Mais c’est aussi une installation que Jocelyn Philibert a composée à Alma: ses arbres se conjuguent  à des sphères en verre soufflé, dont l’artiste nous dit que «d’un noir profond comme seul le verre luisant peut l’être […] elles dialoguent avec les images fixées aux murs tout en nous renvoyant notre propre image.» C’est ainsi une autre multiplicité qui s’installe, celle qui court de la sphère à l’oeil dont le verre soufflé noir est à la fois l’extériorisation et l’image, tout comme il est extériorisation et image de la nuit opaque. Le dialogue qui s’institue entre la sphère sombre et l’à-plat frontal de l’image éclatante évoque certes la dualité fondamentale de l’homme, fait de nature mais que la culture fait tenir. Il offre aussi une autre métamorphose à la poussée de la vie représentée: celle qui inscrit l’œil lui-même dans son propre reflet. Comme si l’objectif était l’image qu’il assemble, comme si le regard était l’objet qui s’offre à sa visée et l’homme cette nature qui le fait surgir au monde. Comme si, en fin de compte, un va-et-vient qu’une autre époque aurait dit dialectique rivait le «je» au «il». Comme si le réel se tordait tel un ruban de Möbius où une topologie fantasque condamne la condition humaine à se sentir à la fois incluse et étrangère.

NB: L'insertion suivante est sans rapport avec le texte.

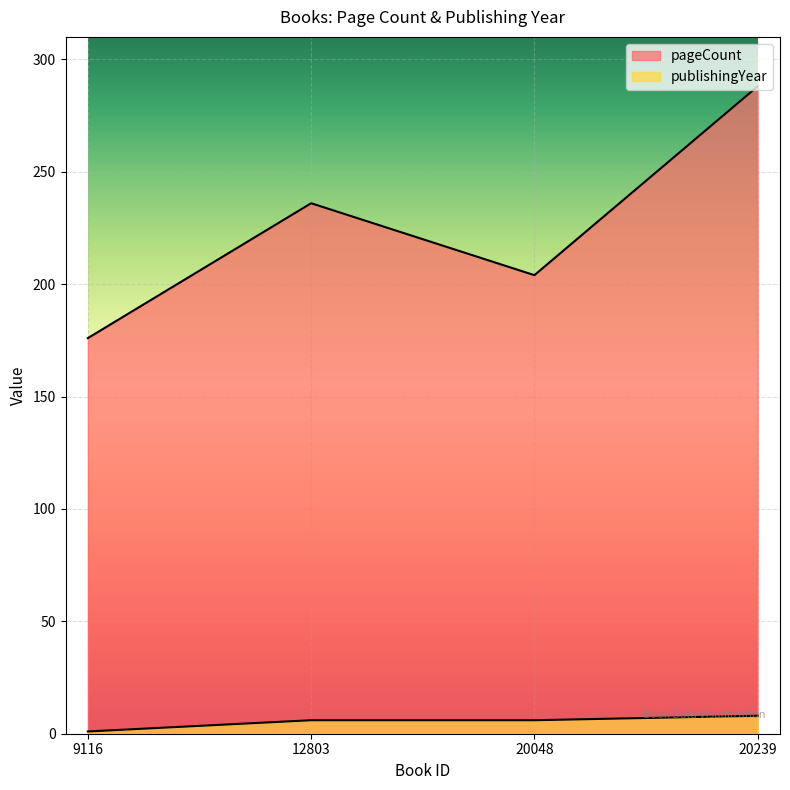

How many pageCount values are between 204 and 288?

3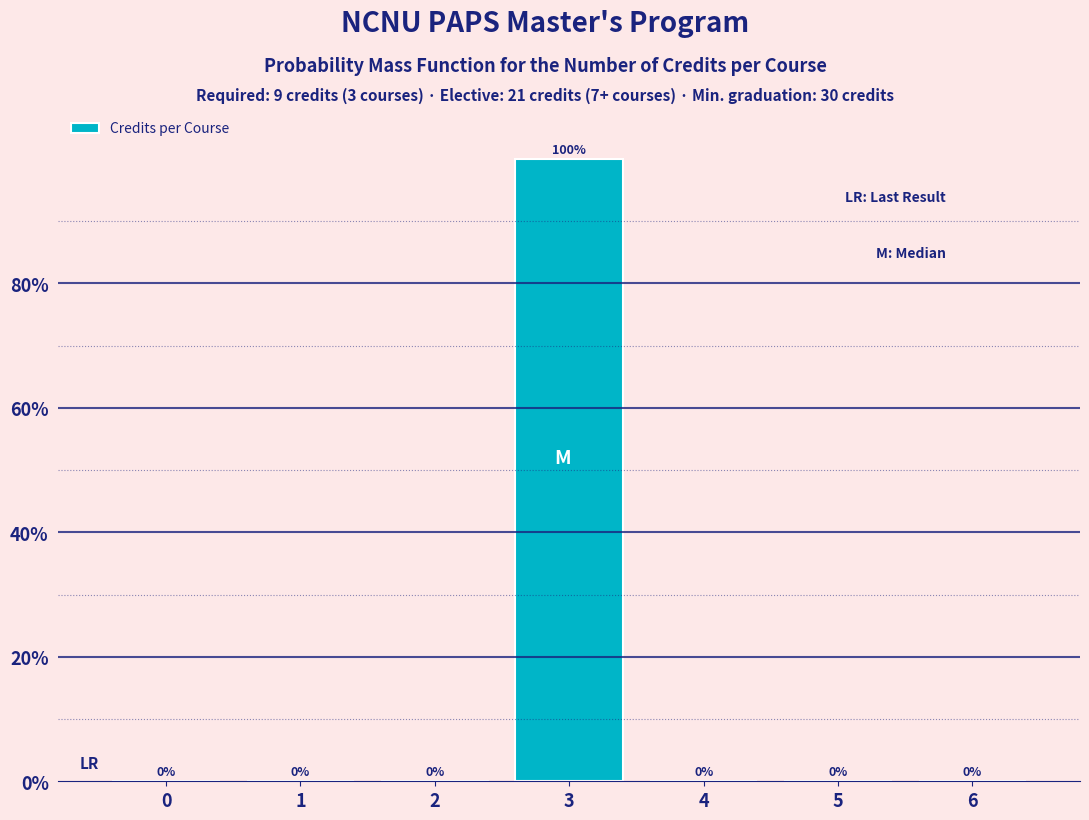

Reading left to right, transcribe all the data shown in this chart.

0=0	1=0	2=0	3=100	4=0	5=0	6=0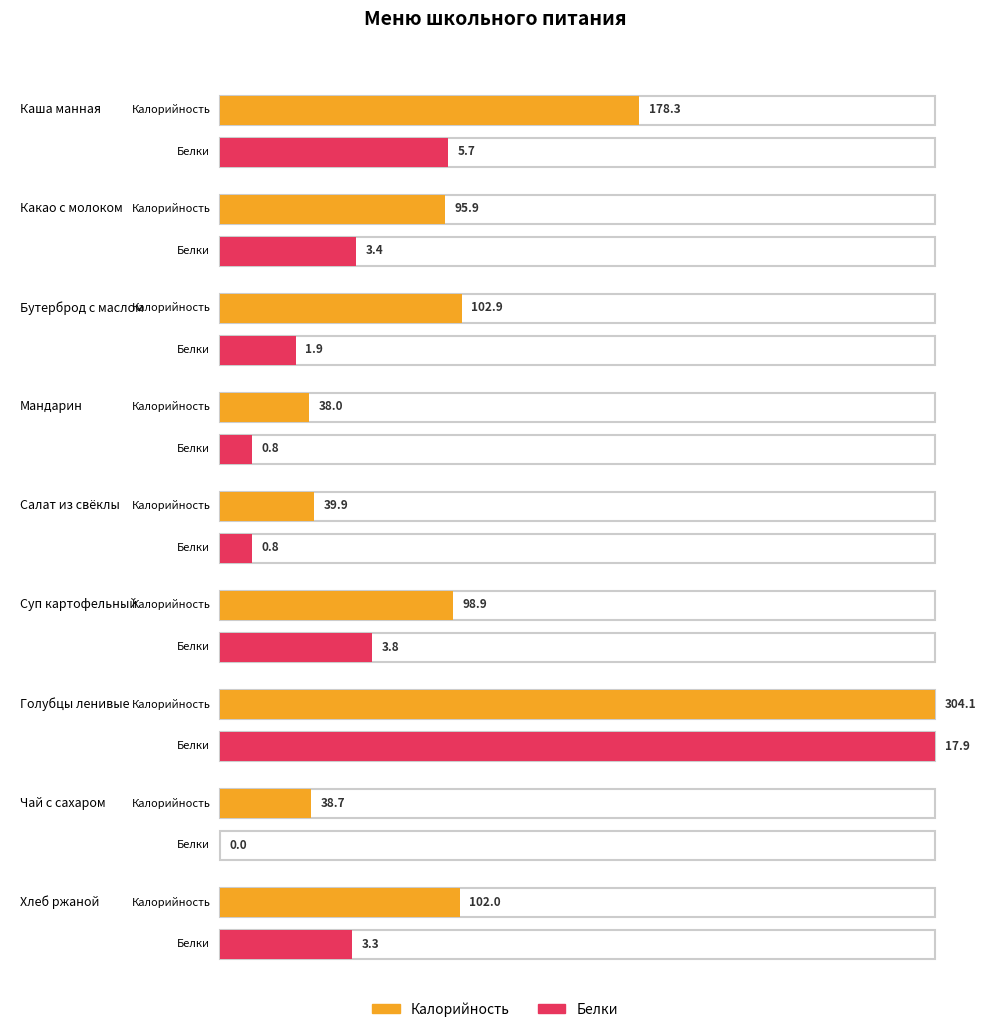

Which label corresponds to the smallest value in the chart?

Чай с сахаром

Ces incessantes recompositions qui frappent l’image et jusqu’à son principe même sont ici relancées dans la publication qui double l’exposition. Le centre Sagamie a en effet créé récemment Sagamie Éditions d’art dont le but est d’«augmenter sensiblement la diffusion du travail des artistes tout en suscitant le développement de contenus critiques et théoriques.» Signé Jean-François Caron et intitulé «La face cachée du réel: désordre de l’ombre et de la lumière», le texte qui ponctue l’œuvre de Jocelyn Philibert augure fort bien, par sa dimension poétique et l’intelligence de son propos, d’un travail d’édition dont on est sans doute en droit d’attendre beaucoup, au vu des autres réalisations auxquelles il a déjà donné le jour.

Il rend en tout cas pleinement justice à ce surréel magique où, à force d’artifice et de lumière calculée, en jouant d’une profondeur de champ qui excède le cadre et même le visible, Jocelyn Philibert nous rend, paradoxalement, l’ingénuité souveraine d’un regard envahi et relancé.

Quelque chose comme la perspective du spectre.

Sémioticien et écrivain, Jean-Pierre Vidal est professeur émérite de l’Université du Québec à Chicoutimi.